Dinaric/Dinara cheese, or Dinarski sir in Croatian, is another of the Croatian cheeses which hail from the Dalmatian hinterland. This popular hard cheese is traditionally produced in the Dinaric mountains which hem parts of the Dalmatian hinterland. Made by combining goat and cow milk, this cheese is described as compact and crumbly, with rich flavours. Unlike some Croatian cheeses, Dinara cheese doesn’t come from some ancient recipe or people, having been created only in 2009 after too much goat milk had been left over that had been intended for Kozlar cheese production. Mixing it with cow milk saw the ”birth” of the now popular Dinara cheese.

Krk cheese

Goran Kovacic/PIXSELL

Krk cheese (Krčki sir), draws its origins from the beautiful island of Krk in the northern part of the Adriatic Sea. It is typically produced by local families who grow their own produce and own family farms (OPGs). While nobody is entirely sure how old the recipe behind this cheese is, it was actually only completed and registered at the beginning of the millennium.

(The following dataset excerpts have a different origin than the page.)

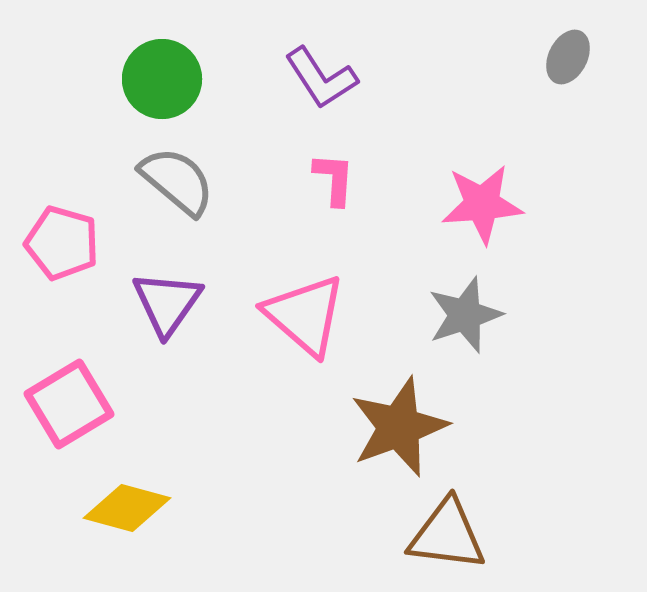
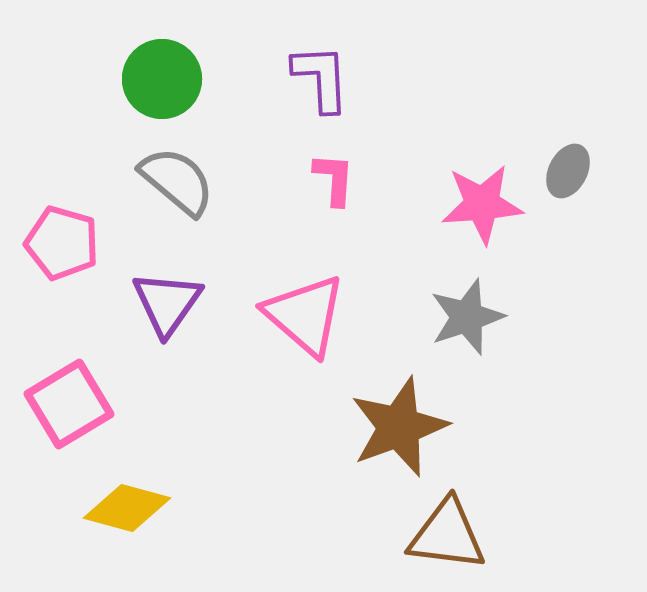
gray ellipse: moved 114 px down
purple L-shape: rotated 150 degrees counterclockwise
gray star: moved 2 px right, 2 px down
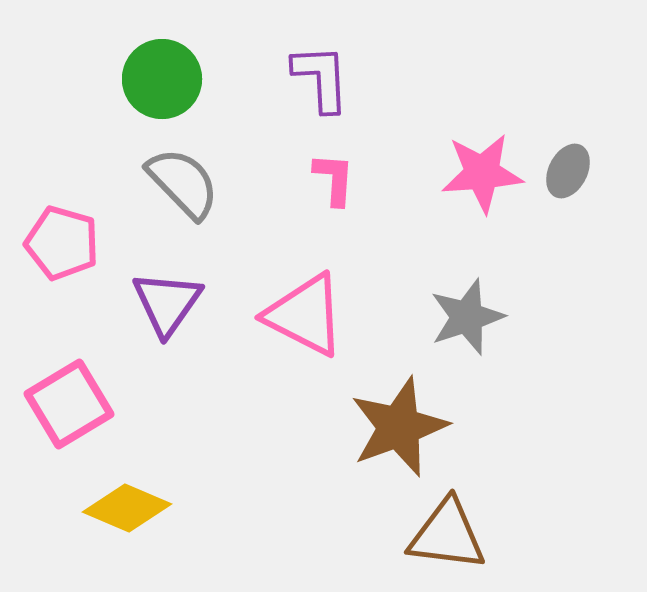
gray semicircle: moved 6 px right, 2 px down; rotated 6 degrees clockwise
pink star: moved 31 px up
pink triangle: rotated 14 degrees counterclockwise
yellow diamond: rotated 8 degrees clockwise
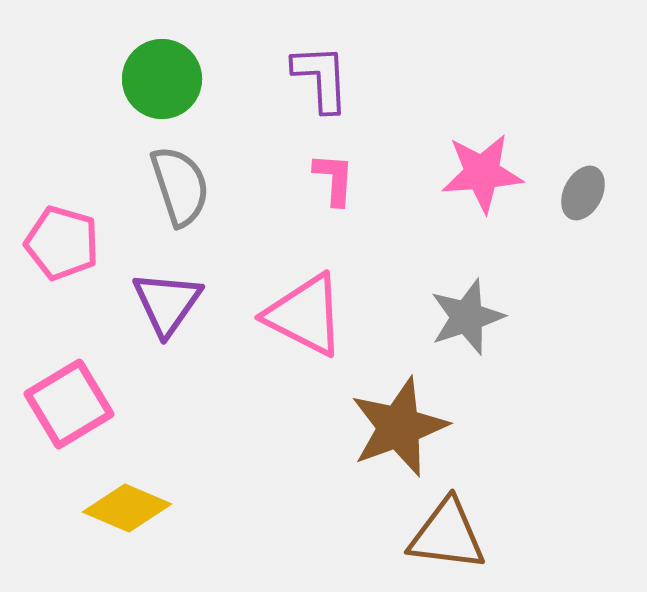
gray ellipse: moved 15 px right, 22 px down
gray semicircle: moved 3 px left, 3 px down; rotated 26 degrees clockwise
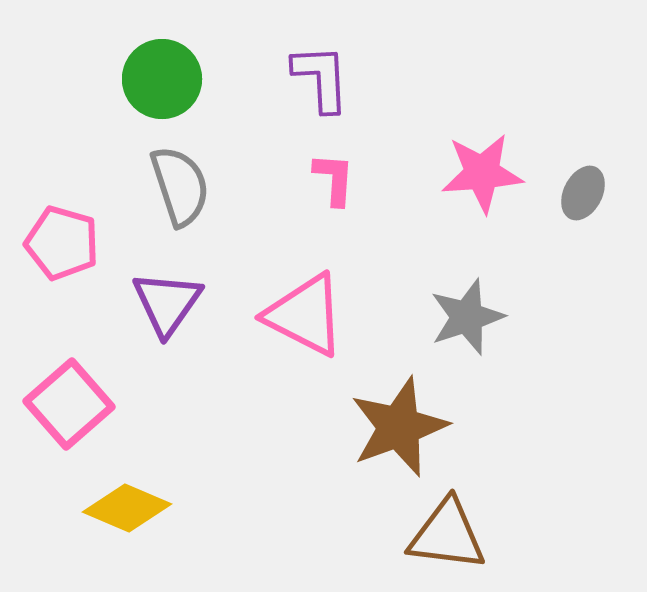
pink square: rotated 10 degrees counterclockwise
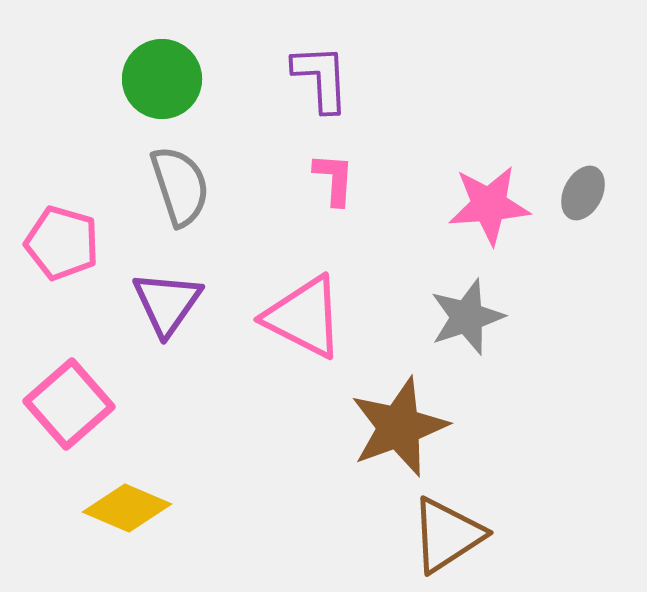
pink star: moved 7 px right, 32 px down
pink triangle: moved 1 px left, 2 px down
brown triangle: rotated 40 degrees counterclockwise
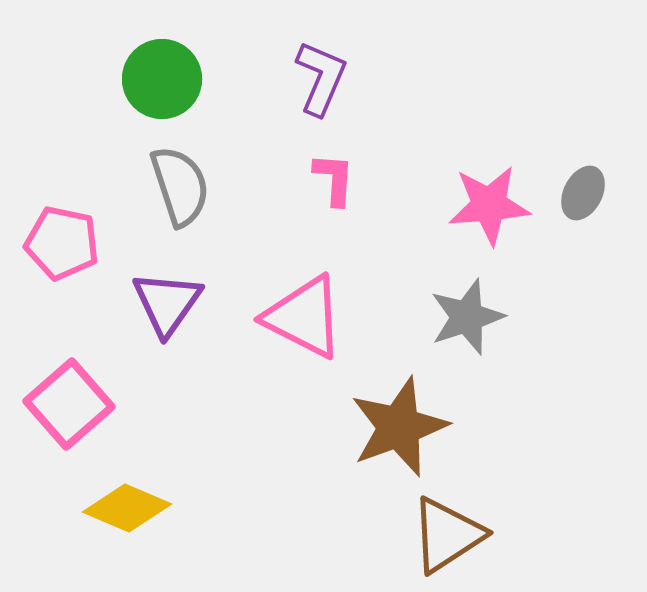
purple L-shape: rotated 26 degrees clockwise
pink pentagon: rotated 4 degrees counterclockwise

That said, the recipe is believed to be incredibly old, and the cheese is characterised by its highly specific taste. Recognisable for its rich aroma and taste, this hard, full-fat cheese is produced from the fruits of nature on which the hardy islanders of times gone by had to rely entirely. Its ingredients were provided by the sea, the land, the rocky terrain and the cultivated pastures coated with salt from the Adriatic’s waves. Krk cheese is made from raw thermally unprocessed sheep milk, and can be used to both start and end a meal.